Les difficultés des libéraux au Québec ne tiennent peut-être pas uniquement à M. Dion, mais il y est pour beaucoup. Son départ réglera sans doute bien des choses. Les problèmes du Bloc sont plus complexes.
L'intervention canadienne en Afghanistan et l'indifférence de Stephen Harper en matière de protection de l'environnement, qui auraient dû indigner les Québécois autant que le plan B de M. Dion, semblent être considérés comme des péchés véniels. Il a suffi que, du fond de l'Australie, le premier ministre Harper réaffirme l'existence d'une nation québécoise au sein du Canada pour en être absous.

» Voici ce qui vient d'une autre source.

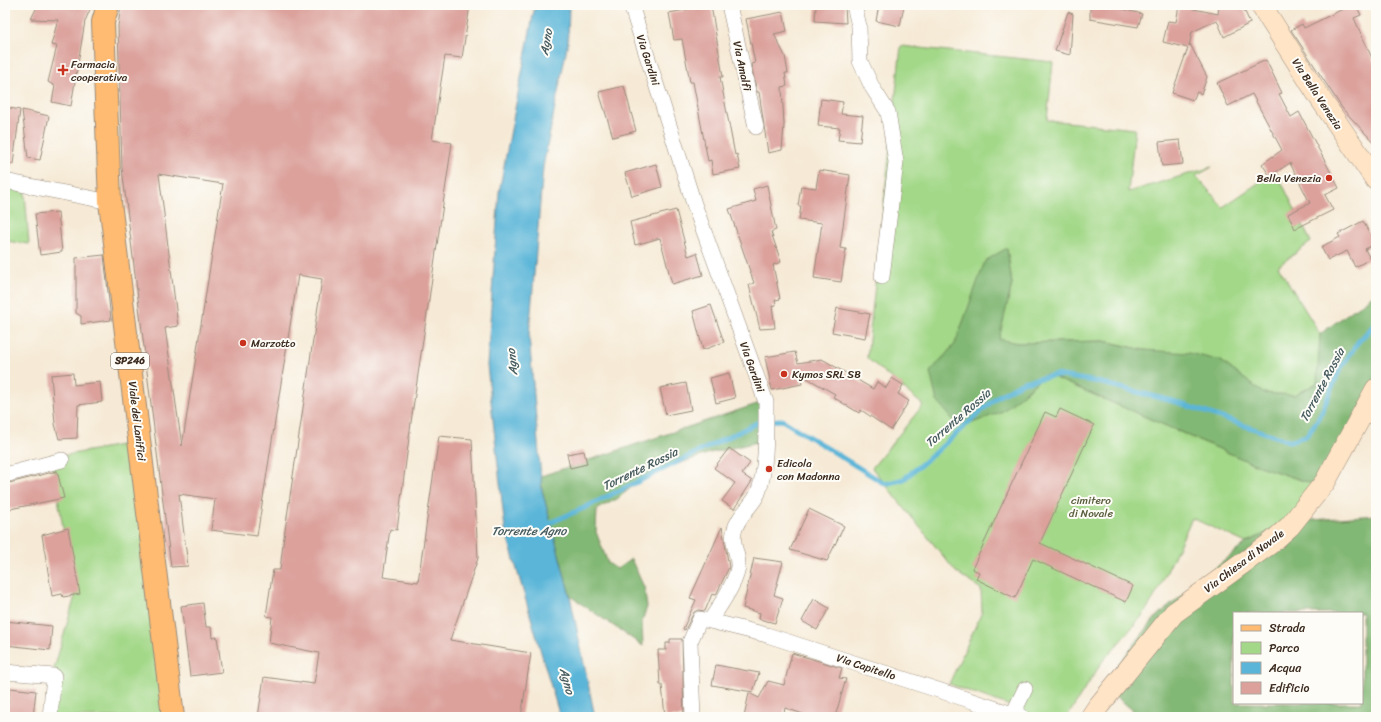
<svg xmlns="http://www.w3.org/2000/svg" width="1381" height="722" font-family="Sriracha,sans-serif">
  <style>
    .green { fill: #a3d888; stroke: #6f8153 }
    .forest { fill: #82b874; stroke: #5e7149; fill-rule: evenodd }
    .water { fill: #5ab5d8; stroke: #4a707b }
    .lines { fill: none; stroke-linecap: round; stroke-linejoin: round }
    .stream { stroke: #5ab5d8; stroke-width: 5 }
    .building { fill: #dca19b; fill-rule: evenodd }
    .street-casing { stroke: #988a7a; stroke-width: 16 }
    .secondary-casing { stroke: #988a7a; stroke-width: 22 }
    .primary-casing { stroke: #988a7a; stroke-width: 24 }
    .street { stroke: #fff; stroke-width: 15 }
    .secondary { stroke: #ffe4c6; stroke-width: 21 }
    .primary { stroke: #ffbb71; stroke-width: 22 }
    .poi-dot { fill: #c8321e; stroke: #fdfcf7; stroke-width: 1.5 }
    .labels { text-anchor: middle; dominant-baseline: central; stroke-width: 4; stroke-linejoin: round; paint-order: stroke }
    .shield { fill: #fdfcf7; stroke: #75695f; stroke-width: 1 }
    .shield-label { font-size: 10px; font-weight: bold; fill: #3b2a1e }
    .street-label { font-size: 11px; fill: #3b2a1e; stroke: #fdfcf7 }
    .poi-label { font-size: 11px; fill: #3b2a1e; stroke: #fdfcf7; text-anchor: start }
    .park-label { font-size: 11px; fill: #5a5e3e; stroke: #fdfcf7 }
    .water-label { font-size: 12px; font-style: italic; fill: #465b5f; stroke: #fdfcf7 }
  </style>
  <rect width="100%" height="100%" fill="#fdfcf7"/>
  <filter id="ink" filterUnits="userSpaceOnUse"><feTurbulence type="fractalNoise" baseFrequency=".025" numOctaves="2"/><feDisplacementMap in="SourceGraphic" scale="8" xChannelSelector="R" yChannelSelector="G"/><feConvolveMatrix kernelMatrix="1 2 1 2 8 2 1 2 1" color-interpolation-filters="sRGB"/></filter>
  <filter id="wash" filterUnits="userSpaceOnUse"><feTurbulence type="fractalNoise" baseFrequency=".012" numOctaves="4" result="noise"/><feDisplacementMap in="SourceGraphic" scale="16" xChannelSelector="R" yChannelSelector="G"/><feGaussianBlur stdDeviation="0.9" result="paint"/><feColorMatrix in="noise" values="0 0 0 0 0 0 0 0 0 0 0 0 0 0 0 0 0 1.4 0 .05"/><feComposite in="paint" operator="in"/></filter>
  <g filter="url(#wash)">
    <rect width="100%" height="100%" fill="#f6ead6"/>
    <path class="green" d="M901 46 1053 62 1047 120 1135 129 1128 192 1212 167 1196 176 1223 207 1276 171 1311 242 1278 266 1320 334 1318 383 1294 395 1263 393 1221 361 1144 350 1104 341 1017 343 998 339 1012 284 1007 248 970 304 955 344 930 372 1003 411 1046 374 1259 466 1322 487 1288 522 1246 543 1192 518 1158 591 1143 615 1102 662 1067 717H1041L949 684 982 612 981 589 956 572 872 468 923 405 867 358Z
      M5 176 24 180 29 244 5 241Z
      M142 441 177 717H47L50 683 75 596 51 458Z"/>
    <path class="forest" d="M1007 248 1012 284 999 339 1017 343 1104 341 1144 350 1189 353 1221 361 1263 393 1294 395 1317 383 1320 334 1376 293V379L1322 487 1259 466 1046 374 1003 411 970 424 955 422 937 401 930 372 955 344 985 261Z
      M766 401V440L710 453 646 475 617 499 597 509 596 532 608 563 617 569 631 559 644 587 647 607 642 621 643 646 570 596 542 490 541 476Z
      M1376 515V717H1141L1102 685 1156 617 1246 543 1288 522ZM1234 613H1362V703H1234Z"/>
    <path class="water" d="M535 5H569L568 42 543 167 529 336 542 490 570 596 595 717H560L505 529 487 365 499 192Z"/>
    <g class="lines">
      <path class="stream" d="M545 525 584 508 761 421 782 420 885 484 904 479 938 450 997 397 1023 382 1056 375 1098 382 1176 402 1289 441 1306 436 1319 418 1339 371 1358 342 1376 323"/>
    </g>
    <g id="blocks">
      <path class="building" d="M38 5H92L85 21 71 106 52 102 55 86 48 82 57 46 51 45 58 20 31 19Z
        M121 5H470L462 58 445 56 432 140 452 143 412 415 397 530 390 529 383 577 418 582 439 436 472 439 478 558 450 640 531 653 521 717H258L264 677 314 684 319 653 269 643 272 617 266 616 273 570H280L283 544 322 279 298 275 257 536 211 530 215 499 179 494 188 566 171 567 122 168 118 26ZM159 174 223 184 182 446 165 328 178 326Z
        M711 5 723 77H720L735 155 737 154 740 169 713 174 711 160 708 161 693 82H690L682 39 674 40 669 13Z
        M816 5H845L846 23 815 21Z
        M879 5 904 6 900 26 876 21Z
        M1090 5H1108L1142 14 1138 27 1090 19Z
        M1219 5H1242L1250 23 1224 37 1217 20 1192 32 1189 46 1190 44 1207 77 1201 94 1197 92 1193 100 1172 93 1188 48 1163 42 1168 21 1176 22 1179 6 1218 14Z
        M1351 5H1356L1361 15 1354 18 1376 67V145L1342 108 1291 30 1302 24 1304 28Z
        M783 12 787 31 774 34 785 56 788 73H785L787 86 782 87 784 125 782 150 768 153 759 92H757L751 64 755 63 746 19Z
        M1068 12 1073 14 1070 55 1055 51Z
        M1266 60 1282 93 1279 94 1291 117 1299 112 1339 188 1325 195 1333 210 1295 229 1288 214 1310 203 1290 163 1270 176 1262 164 1282 150 1252 94 1228 106 1217 83Z
        M624 86 636 131 613 137 599 92Z
        M821 99 843 102 841 114 863 116 860 142 838 140 840 128 818 126Z
        M5 107 20 110 13 164H5Z
        M22 110 49 116 40 160 28 158Z
        M1180 140 1183 164 1162 166 1159 142Z
        M656 164 662 187 632 196 625 173Z
        M819 170 850 175 840 248 846 249 841 282 814 278 822 223 799 220 801 206H798L801 186 816 188Z
        M767 185 776 230 771 232 781 262 773 265 780 299 775 300 776 305 772 306 775 328 760 329 749 285 754 283 729 209 756 201 753 189Z
        M676 210 688 256 697 253 703 275 672 284 660 238 635 245 630 222Z
        M58 212 62 252 40 255 35 214Z
        M1363 221 1375 244 1365 249 1370 259 1355 267 1347 251 1328 260 1321 247 1340 237 1338 234Z
        M104 255 111 320 81 324V316L76 313V258Z
        M711 305 724 342 703 350 693 311Z
        M837 308 870 314 865 338 832 332Z
        M795 352 798 363 822 359 873 389 877 382 886 388 892 378 903 385 898 394 909 401 891 430 861 410 859 413 833 397 835 394 800 374 802 384 772 390 765 357Z
        M73 373 74 385 100 382 102 402 78 405 77 438 59 439 55 424 51 375Z
        M729 373 735 398 716 403 710 378Z
        M686 383 691 410 666 415 660 388Z
        M1060 409 1094 425 1040 543 1133 586 1126 602 1033 559 1015 598 976 579 979 572 972 569 1045 412 1056 417Z
        M729 448 750 463 742 474 752 481 734 509 722 501 735 483 714 468Z
        M584 451 587 464 570 468 567 454Z
        M57 471 64 498 5 510V484Z
        M809 509 844 526 827 561 790 550Z
        M722 527 729 567 716 595 712 594 705 611 698 610 694 612 685 630 683 629 696 600 690 598Z
        M68 528 80 594 63 597 62 594 52 596 42 535Z
        M754 558 783 562 774 595 783 598 775 623 759 619 760 613 743 608Z
        M814 599 829 608 817 630 802 621Z
        M203 603 206 627H211L212 638 217 637 222 672 190 676 181 606Z
        M5 621 52 626 50 650 5 645Z
        M670 639H682L684 717H665L662 685H660L658 650H666V643H670Z
        M792 653 842 668 839 678 846 679 835 717H812L785 708 783 717H744L749 693 759 698 768 681 784 685Z
        M716 665 759 673 753 692 712 685Z
        M10 688 36 691 33 717H6Z"/>
    </g>
  </g>
  <g filter="url(#ink)">
    <use href="#blocks" fill-opacity="0" stroke="#988a7a" stroke-width="1"/>
    <g class="lines">
      <defs>
        <path id="street" d="M631 5 694 204 766 402C766 428 767 470 758 493 752 507 737 516 734 532 731 543 738 553 738 564 739 580 718 608 710 621L700 619 690 642 693 717
          M729 5 756 127
          M854 5 859 26 860 61 872 87 888 112 896 162 882 277
          M5 181 110 202
          M5 475 62 460
          M710 621 767 635 1022 717
          M5 672 54 676 50 717
          M1013 714 1025 689"/>
        <path id="secondary" d="M1261 5 1322 101 1376 180
          M1091 717 1097 708 1174 613 1271 543 1290 526 1325 482 1376 389"/>
        <path id="primary" d="M108 5 103 22 110 202 173 717"/>
      </defs>
      <use href="#street" class="street-casing"/>
      <use href="#secondary" class="secondary-casing"/>
      <use href="#primary" class="primary-casing"/>
      <use href="#street" class="street"/>
      <use href="#secondary" class="secondary"/>
      <use href="#primary" class="primary"/>
    </g>
  </g>
  <g class="poi-dot">
    <path d="M61 64h4v4h4v4h-4v4h-4v-4h-4v-4h4z"/>
    <circle cx="1329" cy="178" r="4"/>
    <circle cx="243" cy="343" r="4"/>
    <circle cx="784" cy="374" r="4"/>
    <circle cx="769" cy="469" r="4"/>
  </g>
  <g class="labels">
    <rect class="shield" x="111" y="353" width="38" height="16" rx="3"/>
    <g class="shield-label">
      <text x="130" y="361">SP246</text>
    </g>
    <g class="street-label">
      <text transform="translate(648 60) rotate(72)">Via Gardini</text>
      <text transform="translate(742 66) rotate(78)">Via Amalfi</text>
      <text transform="translate(1317 94) rotate(57)">Via Bella Venezia</text>
      <text transform="translate(752 367) rotate(70)">Via Gardini</text>
      <text transform="translate(137 421) rotate(83)">Viale dei Lanifici</text>
      <text transform="translate(1244 561) rotate(-37)">Via Chiesa di Novale</text>
      <text transform="translate(866 667) rotate(18)">Via Capitello</text>
    </g>
    <g class="poi-label">
      <text x="71" y="64">Farmacia<tspan x="71" dy="13">cooperativa</tspan></text>
      <text x="1321" y="178" text-anchor="end">Bella Venezia</text>
      <text x="251" y="343">Marzotto</text>
      <text x="792" y="374">Kymos SRL SB</text>
      <text x="777" y="463">Edicola<tspan x="777" dy="13">con Madonna</tspan></text>
    </g>
    <g class="park-label">
      <text x="1091" y="500">cimitero<tspan x="1091" dy="13">di Novale</tspan></text>
    </g>
    <g class="water-label">
      <text transform="translate(546 42) rotate(-80)">Agno</text>
      <text transform="translate(512 362) rotate(-95)">Agno</text>
      <text transform="translate(1322 385) rotate(-62)">Torrente Rossia</text>
      <text transform="translate(958 418) rotate(-41)">Torrente Rossia</text>
      <text transform="translate(640 469) rotate(-26)">Torrente Rossia</text>
      <text x="529" y="531">Torrente Agno</text>
      <text transform="translate(567 681) rotate(75)">Agno</text>
    </g>
  </g>
  <rect width="1381" height="722" fill="none" stroke="#fdfcf7" stroke-width="20"/>
  <rect x="1233" y="612" width="130" height="92" fill="#fdfcf7" stroke="#afa8a0"/>
  <rect x="1241" y="625" width="20" height="6" fill="#ffbb71" stroke="#afa8a0"/>
  <text x="1269" y="632" font-size="12" fill="#3b2a1e">Strada</text>
  <rect x="1241" y="642" width="20" height="12" fill="#a3d888" stroke="#afa8a0"/>
  <text x="1269" y="652" font-size="12" fill="#3b2a1e">Parco</text>
  <rect x="1241" y="662" width="20" height="12" fill="#5ab5d8" stroke="#afa8a0"/>
  <text x="1269" y="672" font-size="12" fill="#3b2a1e">Acqua</text>
  <rect x="1241" y="682" width="20" height="12" fill="#dca19b" stroke="#afa8a0"/>
  <text x="1269" y="692" font-size="12" fill="#3b2a1e">Edificio</text>
</svg>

Le Bloc conserve néanmoins un bon fonds de commerce. «Tant que les problèmes constitutionnels ne seront pas réglés, le Bloc sera mon choix naturel», expliquait cet électeur d'Outremont dans son commentaire adressé au Devoir. À ce compte, ce parti n'est pas à la veille de disparaître, mais il risque une sérieuse cure minceur.
Les pannes de désir peuvent être passagères. Un jour ou l'autre, la question nationale va rebondir, comme elle l'a toujours fait. D'ici là, les souverainistes risquent de trouver le temps long à geindre sur les banquettes de la Chambre des communes, beaucoup plus qu'à bien gouverner à l'Assemblée nationale.